Saat teman saya bilang, “Mengapa ketika
polisi sedang terkena kasus (sebut saja simulator SIM, dan kasus-kasus
sebelumnya yang sudah saya lupa) tiba-tiba ada berita penangkapan teroris?”
maka saya hanya bisa tersenyum dan berkata lirih, “mungkin sudah by designed
sehingga kita sering dibuat lupa”.
Saat dosen saya berkoar-koar tentang
korupsi di depan sesi seminar kemarin sore, saya hanya bisa diam dan memendam marah
yang entah harus ditujukan kepada siapa. Bahwa ternyata UU yang disahkan oleh
DPR selama ini justru yang mengamanahkan untuk korupsi. Bahwa keadilan
keputusan hukum yang didasarkan UU tidak ada sama sekali. Bahwa selama ini kita
sendiri yang mensubsidi para koruptor.
Saat melihat pergelaran PON XVIII karut marut karena kepentingan politik
orang-orang di atas dan praktek korupsi, saya hanya bisa menanyakan pada diri
sendiri di mana letak “mensana in corporesano”? Apakah jiwa-jiwa mereka juga
sehat? Tidakkah mereka yang mempolitisasi olah raga itu sudah sakit jiwa? 4,3
miliar itu melayang sia-sia sudah…saya hanya menunggu keputusan KPK siapa
menteri yang nantinya akan dijadikan tersangka korupsi? Apakah dari yang
bertanggungjawab atas PON ini? atau dari yang mengaku beragama? Atau yang mana?
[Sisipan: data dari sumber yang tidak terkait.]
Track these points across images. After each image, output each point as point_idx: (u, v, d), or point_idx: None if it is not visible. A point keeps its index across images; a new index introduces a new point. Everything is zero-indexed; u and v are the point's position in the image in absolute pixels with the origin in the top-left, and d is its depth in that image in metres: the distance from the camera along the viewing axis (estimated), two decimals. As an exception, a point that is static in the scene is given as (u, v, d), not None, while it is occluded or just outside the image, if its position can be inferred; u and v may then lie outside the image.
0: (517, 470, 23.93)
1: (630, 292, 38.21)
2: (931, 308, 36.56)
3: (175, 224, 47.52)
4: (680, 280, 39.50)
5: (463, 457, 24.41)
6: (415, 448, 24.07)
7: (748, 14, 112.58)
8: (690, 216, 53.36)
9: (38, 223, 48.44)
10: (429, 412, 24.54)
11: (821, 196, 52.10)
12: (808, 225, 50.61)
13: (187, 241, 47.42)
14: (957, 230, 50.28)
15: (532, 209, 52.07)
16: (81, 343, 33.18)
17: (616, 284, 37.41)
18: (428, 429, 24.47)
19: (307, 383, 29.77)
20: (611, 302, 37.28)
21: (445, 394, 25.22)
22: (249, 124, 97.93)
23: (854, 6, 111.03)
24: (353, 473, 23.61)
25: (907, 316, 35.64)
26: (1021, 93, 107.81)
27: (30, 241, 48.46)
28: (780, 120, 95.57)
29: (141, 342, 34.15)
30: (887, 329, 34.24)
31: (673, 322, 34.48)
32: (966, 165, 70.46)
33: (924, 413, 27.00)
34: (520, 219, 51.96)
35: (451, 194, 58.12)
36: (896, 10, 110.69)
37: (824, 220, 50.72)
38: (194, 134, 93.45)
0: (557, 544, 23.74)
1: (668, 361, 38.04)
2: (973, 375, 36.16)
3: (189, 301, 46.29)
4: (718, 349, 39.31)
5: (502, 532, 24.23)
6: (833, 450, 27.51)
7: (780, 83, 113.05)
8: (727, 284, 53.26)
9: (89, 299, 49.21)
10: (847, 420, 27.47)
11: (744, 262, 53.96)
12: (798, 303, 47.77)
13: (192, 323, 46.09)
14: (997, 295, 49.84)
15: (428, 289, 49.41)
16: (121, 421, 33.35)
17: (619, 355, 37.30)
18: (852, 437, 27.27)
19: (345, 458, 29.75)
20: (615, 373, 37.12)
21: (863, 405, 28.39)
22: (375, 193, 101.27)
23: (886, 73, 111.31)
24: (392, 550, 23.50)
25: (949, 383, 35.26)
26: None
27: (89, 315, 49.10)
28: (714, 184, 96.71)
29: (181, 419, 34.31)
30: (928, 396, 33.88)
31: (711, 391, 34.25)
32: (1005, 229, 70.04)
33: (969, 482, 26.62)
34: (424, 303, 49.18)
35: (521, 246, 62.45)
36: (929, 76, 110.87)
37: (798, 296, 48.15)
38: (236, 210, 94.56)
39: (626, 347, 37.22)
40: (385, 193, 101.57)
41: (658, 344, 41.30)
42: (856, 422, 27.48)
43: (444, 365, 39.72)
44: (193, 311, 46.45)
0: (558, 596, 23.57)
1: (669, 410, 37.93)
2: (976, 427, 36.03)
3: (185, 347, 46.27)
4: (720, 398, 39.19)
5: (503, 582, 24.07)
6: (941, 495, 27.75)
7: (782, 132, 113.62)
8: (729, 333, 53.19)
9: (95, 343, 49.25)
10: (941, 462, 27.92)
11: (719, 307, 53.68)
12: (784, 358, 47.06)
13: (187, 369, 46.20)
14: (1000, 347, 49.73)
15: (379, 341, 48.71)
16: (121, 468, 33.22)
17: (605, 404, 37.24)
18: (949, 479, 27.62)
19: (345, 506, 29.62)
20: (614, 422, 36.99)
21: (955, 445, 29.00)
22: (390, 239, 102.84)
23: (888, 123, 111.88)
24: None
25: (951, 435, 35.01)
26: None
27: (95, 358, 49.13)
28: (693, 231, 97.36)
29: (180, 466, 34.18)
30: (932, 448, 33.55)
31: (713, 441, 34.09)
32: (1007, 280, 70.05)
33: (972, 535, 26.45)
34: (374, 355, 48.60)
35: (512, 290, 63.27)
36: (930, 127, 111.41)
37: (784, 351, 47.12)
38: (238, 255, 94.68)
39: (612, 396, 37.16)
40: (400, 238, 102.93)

Saya yakin, 18 orang yang dijadikan tumbal
kasus suap itu hanya orang-orang gurem yang jadi alibi bagi pelaku utama.
Dan mungkin ada banyak saat-saat lain yang
hanya membuat rakyat diam, tidak tahu harus berbuat apa untuk mengungkapkan
rasa kemuakan mereka.
Ya Allah, saya marah. Tapi saya tidak tahu
harus marah kepada siapa. Tapi saya tidak tahu harus berbuat apa. Tapi saya
tidak tahu harus mengatakan apa tentang ini semua.